Quand percevez-vous votre retraite?
Le contribuable atteint l’âge de la retraite en 2001, mais prolonge son contrat deux ans de plus, pour ne percevoir sa retraite qu’en 2003. Il demande à bénéficier de la réduction de l’imposition de sa rente au motif qu’il avait atteint l’âge de la retraite en 2001.
Le fisc n’accepte pas la réduction de l’imposition de la rente, cette réduction s’appliquant à toute rente prise avant le 1er janvier 2002.
Les premiers juges cantonaux donnent raison au fisc.

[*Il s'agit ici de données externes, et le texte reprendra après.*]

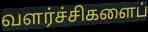
வளர்ச்சிகளைப்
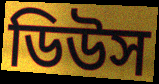
ডিউস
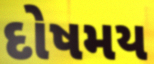
દોષમય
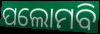
ପଲୋମବି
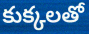
కుక్కలతో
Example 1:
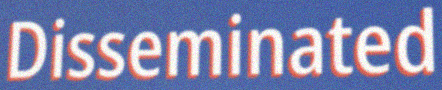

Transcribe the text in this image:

Disseminated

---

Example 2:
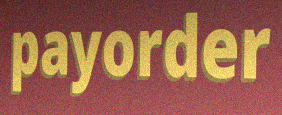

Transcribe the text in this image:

payorder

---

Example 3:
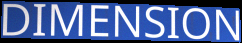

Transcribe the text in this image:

Les seconds juges cantonaux donnent raison au contribuable pour l’IFD, mais pas pour l’ICC. En effet, ils retiennent que le droit fédéral prévoit une alternative : versement effectif ou exigibilité, alors que le droit cantonal ne prévoit que le versement effectif.
Les juges fédéraux s’interrogent tout d’abord sur le régime de retraite dont il est cause, dans le mesure où il ne s’agit pas d’un régime soumis à la LPP. Il se réfèrent à un arrêt de 2023 sur ce sujet. Ils laissent la question ouverte. (cons. 6.1)

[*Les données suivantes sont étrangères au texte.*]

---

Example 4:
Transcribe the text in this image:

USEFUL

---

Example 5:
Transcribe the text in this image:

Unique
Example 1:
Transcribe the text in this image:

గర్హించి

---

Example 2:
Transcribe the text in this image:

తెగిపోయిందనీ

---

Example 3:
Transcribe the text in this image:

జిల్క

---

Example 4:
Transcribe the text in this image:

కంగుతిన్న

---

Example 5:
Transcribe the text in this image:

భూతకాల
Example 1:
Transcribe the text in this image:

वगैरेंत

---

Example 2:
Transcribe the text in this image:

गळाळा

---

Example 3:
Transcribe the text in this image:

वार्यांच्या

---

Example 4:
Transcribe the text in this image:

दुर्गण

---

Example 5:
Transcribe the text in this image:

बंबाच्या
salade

Les juges fédéraux analysent la construction de la LPP. Le droit aux prestations intervient à l’extinction du rapport de prévoyance. Avant la cessation d’activité, il y a expectative quant aux prestations et non droit aux prestations (cons. 6.3)

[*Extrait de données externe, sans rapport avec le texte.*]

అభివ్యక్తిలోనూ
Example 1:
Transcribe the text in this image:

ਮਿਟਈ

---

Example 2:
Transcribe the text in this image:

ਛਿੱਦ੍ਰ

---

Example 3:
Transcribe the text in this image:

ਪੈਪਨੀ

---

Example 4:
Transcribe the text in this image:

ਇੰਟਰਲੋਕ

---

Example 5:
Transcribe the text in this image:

Les juges fédéraux ne partagent pas le raisonnement des juges cantonaux : « […] compte tenu de la situation d’une rente de vieillesse différée dans le temps – telle que constatée par la juridiction cantonale -, au-delà de l’âge ordinaire règlementaire de la retraite, la prestation correspondante n’a pas été versée au contribuable avant le jour qui a suivi la fin des rapports de travail […], et c’est bien à cette date qu’elle est devenue exigible et donc imposable. Ce n’est qu’à partir du 1er octobre 2003 que les prestations de la prévoyance professionnelle représentaient pour le contribuable plus qu’une simple expectative et qu’elles devaient être soumises à l’impôt.
Partant, [les juges cantonaux ont] commis une erreur de droit en considérant que l’exigibilité de la rente de prévoyance professionnelle correspondait à celle de la survenance de l’âge de la retraite réglementaire (60 ans) du contribuable et que puisque ce moment était antérieur au 1er janvier 2002, les conditions de l’art. 204 al. 1 let. b LIFD étaient réunies. Au contraire, avant cette date, le contribuable n’avait qu’une expectative sur de telles rentes en raison de la poursuite de son activité lucrative et ces prestations n’avaient ni commencé à courir, ni n’étaient exigibles avant le 1er octobre 2003; elles n’étaient donc pas soumises à l’impôt antérieurement à cette date. »
L’arrêt est en français. Il s’agit d’une affaire genevoise.